◆ **TASK DETAILS**
Although the data holds pictures, return only the lines from the one containing "Goossens storeconcept. Dat betekent een" to the end, exactly, and without them.
----- TASK DATA -----
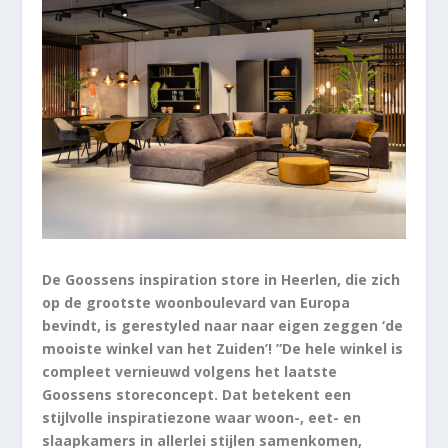
De Goossens inspiration store in Heerlen, die zich
op de grootste woonboulevard van Europa
bevindt, is gerestyled naar naar eigen zeggen ‘de
mooiste winkel van het Zuiden’! ”De hele winkel is
compleet vernieuwd volgens het laatste
Goossens storeconcept. Dat betekent een
stijlvolle inspiratiezone waar woon-, eet- en
slaapkamers in allerlei stijlen samenkomen,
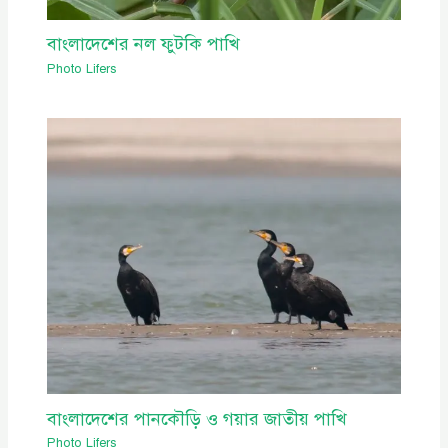
বাংলাদেশের নল ফুটকি পাখি
Photo Lifers
বাংলাদেশের পানকৌড়ি ও গয়ার জাতীয় পাখি
Photo Lifers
-----
◆ **WRITTEN RESPONSE**
Goossens storeconcept. Dat betekent een
stijlvolle inspiratiezone waar woon-, eet- en
slaapkamers in allerlei stijlen samenkomen,
বাংলাদেশের নল ফুটকি পাখি
Photo Lifers
বাংলাদেশের পানকৌড়ি ও গয়ার জাতীয় পাখি
Photo Lifers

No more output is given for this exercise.